Intro to Git

What is Git?

Git is…

  • A distributed version control system
  • Used to allow multiple people to collaborate on the same code
  • Also useful for managing your own code and larger projects

Applications for language researchers?

  • Coauthoring papers
  • Working on R scripts or other code
  • Sharing code with others (via github or bitbucket)
  • Managing large projects like a dissertation, thesis, or article

What does Git do?

  • Git repositories store the history of files contained in it
  • Changes to files are tracked and can also be undone
  • Also allows for multiple branches which store multiple versions of the same file (production versions vs development versions vs experimental approaches or various draft verions)
  • Git stores this information locally but can also save it remotely on github or other platforms
  • Mainly accessed through terminal or command line

How do we use Git?

The Basic Local Git Workflow

  1. Create Git repository
  2. Add files so that Git tracks them (staging files)
  3. After done editing commit changes (committing files)

Git config

Basic Git configuration if haven’t done so already

# configure the user which will be used by Git
# this should be not an acronym but your full name
git config --global user.name "Firstname Lastname"

# configure the email address
git config --global user.email "your.email@example.org"

Creating a Git Repository

  • Create a folder for the project (or use an existing one)
  • Navigate via terminal/command line to that folder
  • Then run git init
cd ~/Desktop/sample_git
git init
## sh: line 0: cd: /Users/brad_rentz/Desktop/sample_git: No such file or directory
## Reinitialized existing Git repository in /Users/brad_rentz/Documents/UH/rentzb.github.io/content/post/.git/

Check Git Status

  • Now that the repository is created we can check the status of the repository
  • You can run this at any point too
cd ~/Desktop/sample_git
git status
## sh: line 0: cd: /Users/brad_rentz/Desktop/sample_git: No such file or directory
## On branch master
## 
## No commits yet
## 
## Untracked files:
##   (use "git add <file>..." to include in what will be committed)

§ What you need to do
a: Answer these questions using the Git introduction, and mark your answers (i), (ii), (iii).
(i) Through what is Git mainly accessed?
(ii) Which command is run inside the project folder to create a repository?
(iii) What should the configured user name be instead of an acronym?
b: Update the part of the Git introduction starting at "The Basic Local" and ending at "changes (committing files)" by putting "revising" in place of "editing", and write out that whole part.
c: Decide whether each statement agrees with the Git introduction. Answer yes or no, mark the answers (i), (ii), (iii), and quote the deciding words.
(i) Git stores its information only on remote platforms.
(ii) Changes to files can be undone.
(iii) The status of a repository can be checked at any point.

§ Collected data
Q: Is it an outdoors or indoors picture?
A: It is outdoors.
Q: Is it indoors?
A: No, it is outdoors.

§ Answers to the exercises
a:
(i) Terminal or command line.
(ii) git init
(iii) Your full name.

b:
The Basic Local Git Workflow

  1. Create Git repository
  2. Add files so that Git tracks them (staging files)
  3. After done revising commit changes (committing files)

c:
(i) No: "Git stores this information locally but can also save it remotely on github or other platforms"
(ii) Yes: "Changes to files are tracked and can also be undone"
(iii) Yes: "You can run this at any point too"